The World Health Organization (WHO) on Tuesday published for the first time a list of 17 pathogens for which "vaccines are urgently needed."
"We are doing this because we would like to move vaccine development from being focused on commercial returns to being focused on regional and global health needs," WHO vaccine expert Dr Mateusz Hasso-Agopsowicz told a news briefing.
This is the "first global effort to prioritize endemic pathogens based on criteria including regional disease burden, risk of antimicrobial resistance and socioeconomic impact," WHO said in a statement.
The development of vaccines against these 17 pathogens is at different stages, with some still in the research stage, such as for hepatitis C, while for others vaccines are close to regulatory approval, policy recommendation or market introduction, such as for dengue virus.
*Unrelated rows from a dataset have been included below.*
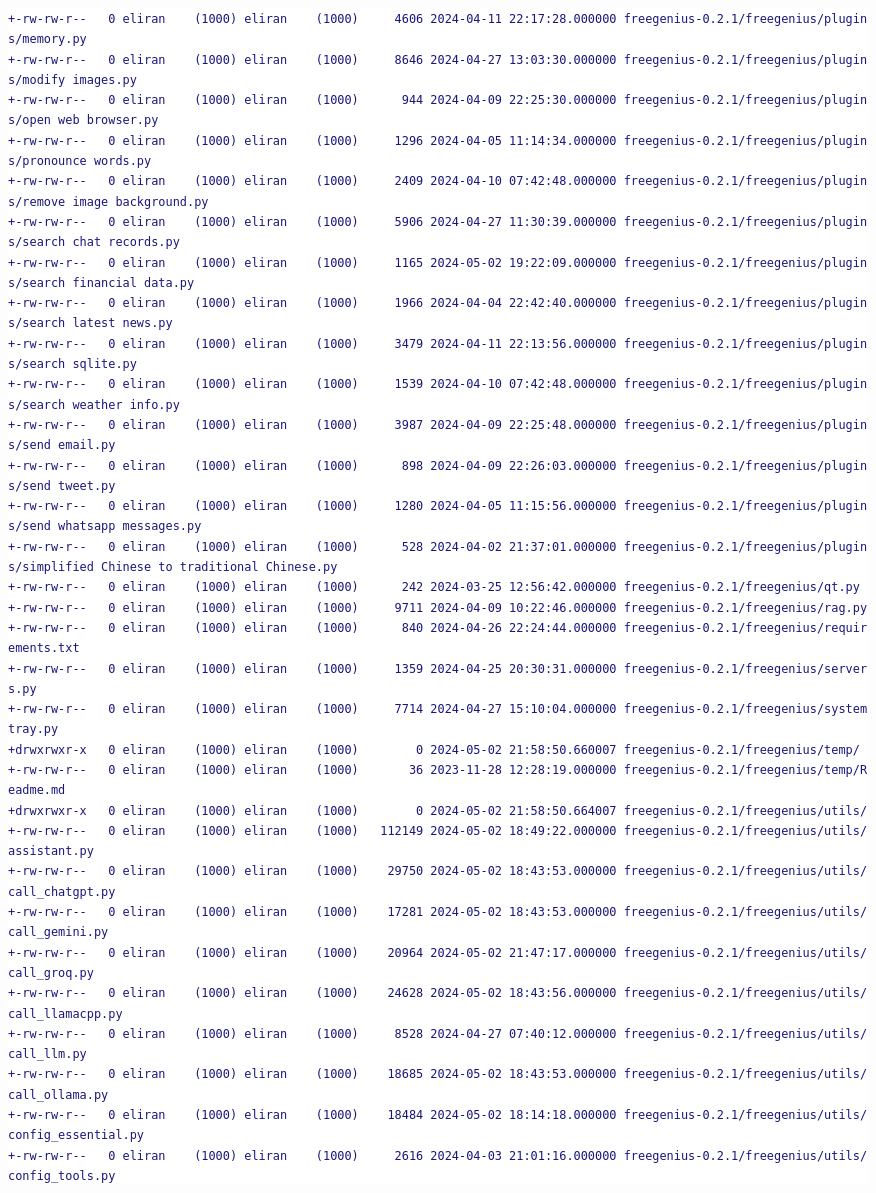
 ```diff
+-rw-rw-r--   0 eliran    (1000) eliran    (1000)     4606 2024-04-11 22:17:28.000000 freegenius-0.2.1/freegenius/plugins/memory.py
+-rw-rw-r--   0 eliran    (1000) eliran    (1000)     8646 2024-04-27 13:03:30.000000 freegenius-0.2.1/freegenius/plugins/modify images.py
+-rw-rw-r--   0 eliran    (1000) eliran    (1000)      944 2024-04-09 22:25:30.000000 freegenius-0.2.1/freegenius/plugins/open web browser.py
+-rw-rw-r--   0 eliran    (1000) eliran    (1000)     1296 2024-04-05 11:14:34.000000 freegenius-0.2.1/freegenius/plugins/pronounce words.py
+-rw-rw-r--   0 eliran    (1000) eliran    (1000)     2409 2024-04-10 07:42:48.000000 freegenius-0.2.1/freegenius/plugins/remove image background.py
+-rw-rw-r--   0 eliran    (1000) eliran    (1000)     5906 2024-04-27 11:30:39.000000 freegenius-0.2.1/freegenius/plugins/search chat records.py
+-rw-rw-r--   0 eliran    (1000) eliran    (1000)     1165 2024-05-02 19:22:09.000000 freegenius-0.2.1/freegenius/plugins/search financial data.py
+-rw-rw-r--   0 eliran    (1000) eliran    (1000)     1966 2024-04-04 22:42:40.000000 freegenius-0.2.1/freegenius/plugins/search latest news.py
+-rw-rw-r--   0 eliran    (1000) eliran    (1000)     3479 2024-04-11 22:13:56.000000 freegenius-0.2.1/freegenius/plugins/search sqlite.py
+-rw-rw-r--   0 eliran    (1000) eliran    (1000)     1539 2024-04-10 07:42:48.000000 freegenius-0.2.1/freegenius/plugins/search weather info.py
+-rw-rw-r--   0 eliran    (1000) eliran    (1000)     3987 2024-04-09 22:25:48.000000 freegenius-0.2.1/freegenius/plugins/send email.py
+-rw-rw-r--   0 eliran    (1000) eliran    (1000)      898 2024-04-09 22:26:03.000000 freegenius-0.2.1/freegenius/plugins/send tweet.py
+-rw-rw-r--   0 eliran    (1000) eliran    (1000)     1280 2024-04-05 11:15:56.000000 freegenius-0.2.1/freegenius/plugins/send whatsapp messages.py
+-rw-rw-r--   0 eliran    (1000) eliran    (1000)      528 2024-04-02 21:37:01.000000 freegenius-0.2.1/freegenius/plugins/simplified Chinese to traditional Chinese.py
+-rw-rw-r--   0 eliran    (1000) eliran    (1000)      242 2024-03-25 12:56:42.000000 freegenius-0.2.1/freegenius/qt.py
+-rw-rw-r--   0 eliran    (1000) eliran    (1000)     9711 2024-04-09 10:22:46.000000 freegenius-0.2.1/freegenius/rag.py
+-rw-rw-r--   0 eliran    (1000) eliran    (1000)      840 2024-04-26 22:24:44.000000 freegenius-0.2.1/freegenius/requirements.txt
+-rw-rw-r--   0 eliran    (1000) eliran    (1000)     1359 2024-04-25 20:30:31.000000 freegenius-0.2.1/freegenius/servers.py
+-rw-rw-r--   0 eliran    (1000) eliran    (1000)     7714 2024-04-27 15:10:04.000000 freegenius-0.2.1/freegenius/systemtray.py
+drwxrwxr-x   0 eliran    (1000) eliran    (1000)        0 2024-05-02 21:58:50.660007 freegenius-0.2.1/freegenius/temp/
+-rw-rw-r--   0 eliran    (1000) eliran    (1000)       36 2023-11-28 12:28:19.000000 freegenius-0.2.1/freegenius/temp/Readme.md
+drwxrwxr-x   0 eliran    (1000) eliran    (1000)        0 2024-05-02 21:58:50.664007 freegenius-0.2.1/freegenius/utils/
+-rw-rw-r--   0 eliran    (1000) eliran    (1000)   112149 2024-05-02 18:49:22.000000 freegenius-0.2.1/freegenius/utils/assistant.py
+-rw-rw-r--   0 eliran    (1000) eliran    (1000)    29750 2024-05-02 18:43:53.000000 freegenius-0.2.1/freegenius/utils/call_chatgpt.py
+-rw-rw-r--   0 eliran    (1000) eliran    (1000)    17281 2024-05-02 18:43:53.000000 freegenius-0.2.1/freegenius/utils/call_gemini.py
+-rw-rw-r--   0 eliran    (1000) eliran    (1000)    20964 2024-05-02 21:47:17.000000 freegenius-0.2.1/freegenius/utils/call_groq.py
+-rw-rw-r--   0 eliran    (1000) eliran    (1000)    24628 2024-05-02 18:43:56.000000 freegenius-0.2.1/freegenius/utils/call_llamacpp.py
+-rw-rw-r--   0 eliran    (1000) eliran    (1000)     8528 2024-04-27 07:40:12.000000 freegenius-0.2.1/freegenius/utils/call_llm.py
+-rw-rw-r--   0 eliran    (1000) eliran    (1000)    18685 2024-05-02 18:43:53.000000 freegenius-0.2.1/freegenius/utils/call_ollama.py
+-rw-rw-r--   0 eliran    (1000) eliran    (1000)    18484 2024-05-02 18:14:18.000000 freegenius-0.2.1/freegenius/utils/config_essential.py
+-rw-rw-r--   0 eliran    (1000) eliran    (1000)     2616 2024-04-03 21:01:16.000000 freegenius-0.2.1/freegenius/utils/config_tools.py
```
These vaccines "would significantly reduce the diseases that greatly affect communities today" but "also the medical costs faced by families and health systems," stressed Dr Kate O'Brien, director of the WHO's Immunization Department, in the press release.
In its choices, WHO confirms long-standing priorities for research and development (R&D) on vaccines, particularly against HIV, malaria and tuberculosis – three diseases that collectively cause nearly 2.5 million deaths worldwide each year.
WHO also draws attention to pathogens such as group A streptococcus, which causes serious infections and is responsible for hundreds of thousands of deaths each year, mainly in low-income countries.
"Another example among the new priorities is Klebsiella pneumoniae, a bacterium associated with 790,000 deaths in 2019 and responsible for 401,000 neonatal deaths due to bloodstream infection (sepsis) in low-income countries," the WHO statement said.
Dr Hasso-Agopsowicz explained that the 17 pathogens mainly affect low-income countries.
"What has generally happened in the past is that vaccine research and development has been driven by the cost-effectiveness of new vaccines. This means that diseases that severely affect low-income areas unfortunately receive much less attention," he said.
"With this list, we hope to give them direction. We are giving them direction," he said.